What you will do
Say how many lines of the listing below include the word "remise", with no other output.

Task data
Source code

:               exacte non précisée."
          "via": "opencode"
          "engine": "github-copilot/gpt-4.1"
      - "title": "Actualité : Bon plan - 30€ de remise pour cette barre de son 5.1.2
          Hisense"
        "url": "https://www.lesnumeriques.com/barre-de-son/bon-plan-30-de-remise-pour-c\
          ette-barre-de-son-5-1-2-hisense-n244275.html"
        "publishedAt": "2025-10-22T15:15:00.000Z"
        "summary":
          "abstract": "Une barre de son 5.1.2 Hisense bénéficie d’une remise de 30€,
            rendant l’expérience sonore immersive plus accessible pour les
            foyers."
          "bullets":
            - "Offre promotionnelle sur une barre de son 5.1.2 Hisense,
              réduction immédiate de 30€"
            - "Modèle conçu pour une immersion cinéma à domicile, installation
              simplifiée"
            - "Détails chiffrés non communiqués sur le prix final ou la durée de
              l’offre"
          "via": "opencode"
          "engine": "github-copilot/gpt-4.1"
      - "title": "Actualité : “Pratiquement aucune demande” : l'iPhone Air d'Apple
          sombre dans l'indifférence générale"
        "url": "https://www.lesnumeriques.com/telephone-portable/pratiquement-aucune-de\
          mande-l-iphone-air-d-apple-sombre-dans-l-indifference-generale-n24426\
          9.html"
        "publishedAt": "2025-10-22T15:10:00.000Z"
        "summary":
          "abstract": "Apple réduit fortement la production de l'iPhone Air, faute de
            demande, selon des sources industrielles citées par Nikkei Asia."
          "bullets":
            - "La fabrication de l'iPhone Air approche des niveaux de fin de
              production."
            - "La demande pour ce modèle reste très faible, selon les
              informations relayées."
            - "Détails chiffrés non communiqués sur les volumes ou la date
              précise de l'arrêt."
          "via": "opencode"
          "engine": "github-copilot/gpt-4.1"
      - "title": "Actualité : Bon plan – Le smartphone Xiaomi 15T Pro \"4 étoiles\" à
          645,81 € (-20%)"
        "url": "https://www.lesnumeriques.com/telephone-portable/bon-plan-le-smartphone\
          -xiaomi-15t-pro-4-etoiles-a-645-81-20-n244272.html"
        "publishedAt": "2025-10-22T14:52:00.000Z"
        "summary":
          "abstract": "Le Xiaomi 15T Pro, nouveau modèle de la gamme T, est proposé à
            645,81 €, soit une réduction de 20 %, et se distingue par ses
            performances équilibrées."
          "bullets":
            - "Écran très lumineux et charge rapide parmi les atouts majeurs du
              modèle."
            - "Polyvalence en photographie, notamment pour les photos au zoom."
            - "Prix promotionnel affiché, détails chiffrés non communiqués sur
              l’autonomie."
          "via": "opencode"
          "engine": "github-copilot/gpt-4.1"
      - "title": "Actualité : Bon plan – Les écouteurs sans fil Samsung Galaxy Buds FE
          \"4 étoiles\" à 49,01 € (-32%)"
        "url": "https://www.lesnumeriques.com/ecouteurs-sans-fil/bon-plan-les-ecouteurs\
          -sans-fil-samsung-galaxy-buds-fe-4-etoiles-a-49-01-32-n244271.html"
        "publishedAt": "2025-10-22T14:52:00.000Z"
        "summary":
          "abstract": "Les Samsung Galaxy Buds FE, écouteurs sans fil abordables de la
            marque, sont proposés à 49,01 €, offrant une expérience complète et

Solution to the exercise
3